Cette rétrogradation s’accompagne d’une décomposition. Le parti Les Républicains (LR) ressemble maintenant à l’Allemagne d’avant Bismarck : une juxtaposition de moyens ou petits royaumes, de principautés ambitieuses, de duchés autonomes. Xavier Bertrand, le meilleur tacticien, le laboureur le plus méthodique, a choisi l’indépendance. Valérie Pécresse, présidente de la plus riche région de France, une personnalité ambitieuse et cohérente, vient à son tour de claquer la porte à un moment étrange mais très révélateur du processus de décomposition. Les juppéistes ont rejoint depuis belle lurette Emmanuel Macron sous la houlette d’Edouard Philippe, un Premier ministre qui s’affirme, avec Jean-Pierre Raffarin en flanc-garde habile et influant. François Baroin, le plus populaire de ceux qui demeurent au sein de LR, sans doute le gaullo-chiraquien le plus authentique, règne en souverain aimable sur son apanage de l’Association des maires de France. Bruno Retailleau, le conservateur le plus structuré et le plus intellectuel, a repris le microparti de Fillon.
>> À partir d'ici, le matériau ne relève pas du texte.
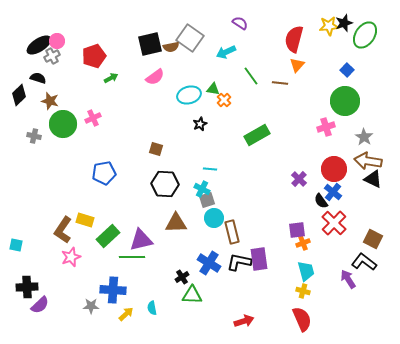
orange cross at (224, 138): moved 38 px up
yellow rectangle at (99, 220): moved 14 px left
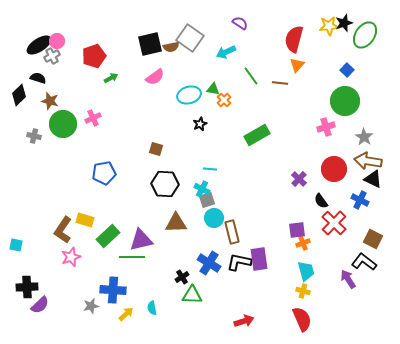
blue cross at (333, 192): moved 27 px right, 8 px down; rotated 12 degrees counterclockwise
gray star at (91, 306): rotated 14 degrees counterclockwise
Gérard Larcher manœuvre et infléchit depuis sa citadelle du Sénat avec une subtilité opaque. Laurent Wauquiez découronné se replie dans son donjon d’Auvergne - Rhône-Alpes. Ce n’est plus un parti mais une marqueterie ou un patchwork.

Comment en est arrivé là un parti qui fut longtemps hégémonique puis si robuste et si influent ? Parce que le socle idéologique et historique du gaullisme s’est progressivement fané. Parce que la confiance s’est brisée sur les psychodrames de l’affrontement sanglant entre François Fillon et Jean-François Copé, puis de la campagne accablante de François Fillon. Parce que les méthodes d’organisation, la mécanique partisane du gaullisme sont aujourd’hui caduques. Parce que LR est devenu un parti conservateur malheureux de sa mutation, nostalgique de ce qu’il fut. Parce que Laurent Wauquiez l’a replié sur une base absurdement exiguë, effaçant du lointain héritage gaulliste le principe cardinal du rassemblement et le sens de l’intérêt national au bénéfice d’un sectarisme pavlovien. Cette dégradation n’est pas une bonne nouvelle pour la démocratie. Outre qu’elle entrebâille la porte du pouvoir pour le Rassemblement national - Marine Le Pen en Salvini, le cauchemar -, elle stérilise tout une partie de l’électorat, elle émiette la droite classique, elle oublie la droite gaulliste, d’une certaine façon elle désacralise une famille politique ancienne et respectable, elle écaille et elle banalise.

Les élections municipales de l’an prochain lui offrent une occasion de reprendre pied. Les départementales et régionales de l’année suivante peuvent lui permettre d’afficher une figure cicatrisée. Après tout, LR reste de loin le parti le mieux enraciné localement, à l’échelle régionale, départementale et municipale. Encore faut-il que d’ici là elle ait choisi, ce sera en octobre, un chef de file crédible et marquant et non pas un prétendant à l’élection présidentielle. Encore faut-il que ce futur secrétaire général ou président soit un rassembleur et non pas un sniper, et qu’il sache présenter LR comme de nouveau un parti de gouvernement et non plus un robot mitrailleur. Encore faut-il que s’impose ensuite un présidentiable d’envergure dont le visage n’est en tout cas pas identifiable aujourd’hui. Encore faut-il que la lourde opération séduction de La République en marche n’accentue pas la désagrégation qui menace. La scène politique française actuelle ressemble à une fourmilière affolée. Les Républicains n’en sont pas les seules victimes mais ils apparaissent comme les seuls dépourvus d’alliés potentiels, sauf à passer un jour avec le Rassemblement national un pacte faustien dont ils seraient forcément les victimes.